**Action item:** Could the data below please be reproduced word for word, without the pictures?

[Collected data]
***

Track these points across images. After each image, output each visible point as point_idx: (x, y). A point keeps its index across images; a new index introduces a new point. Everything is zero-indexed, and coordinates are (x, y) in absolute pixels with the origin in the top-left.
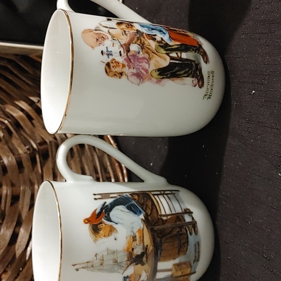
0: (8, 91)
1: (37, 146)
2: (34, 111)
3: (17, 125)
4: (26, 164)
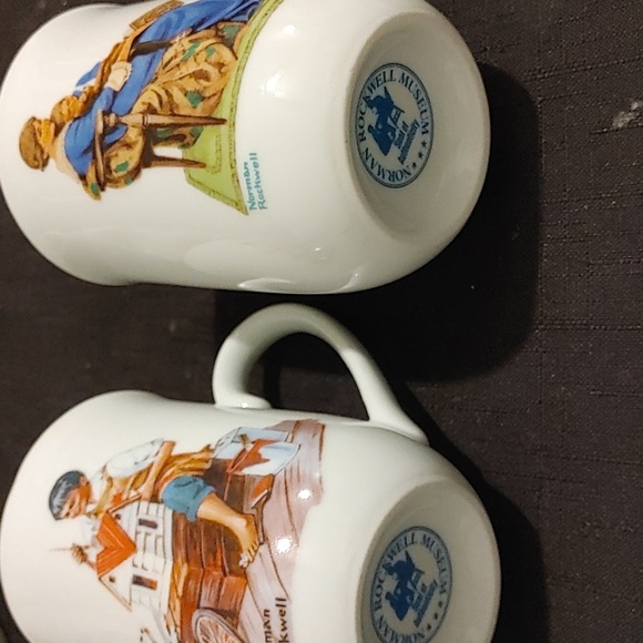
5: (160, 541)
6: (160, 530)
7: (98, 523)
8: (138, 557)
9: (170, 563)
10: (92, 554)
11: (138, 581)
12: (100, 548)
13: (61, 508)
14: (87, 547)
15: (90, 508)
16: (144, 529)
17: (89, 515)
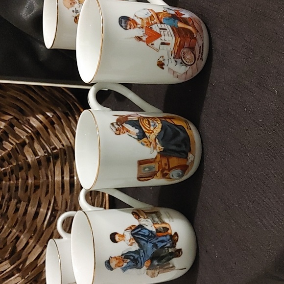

***

**Answer space:**
Track these points across images. After each image, output each visible point as point_idx: (x, y). A point keeps its index across images; a new index introduces a new point. Everything is zero-indexed, and coordinates are (x, y) in absolute pixels with the origin in the top-left.
0: (8, 91)
1: (37, 146)
2: (34, 111)
3: (17, 125)
4: (26, 164)
5: (160, 541)
6: (160, 530)
7: (98, 523)
8: (138, 557)
9: (170, 563)
10: (92, 554)
11: (138, 581)
12: (100, 548)
13: (61, 508)
14: (87, 547)
15: (90, 508)
16: (144, 529)
17: (89, 515)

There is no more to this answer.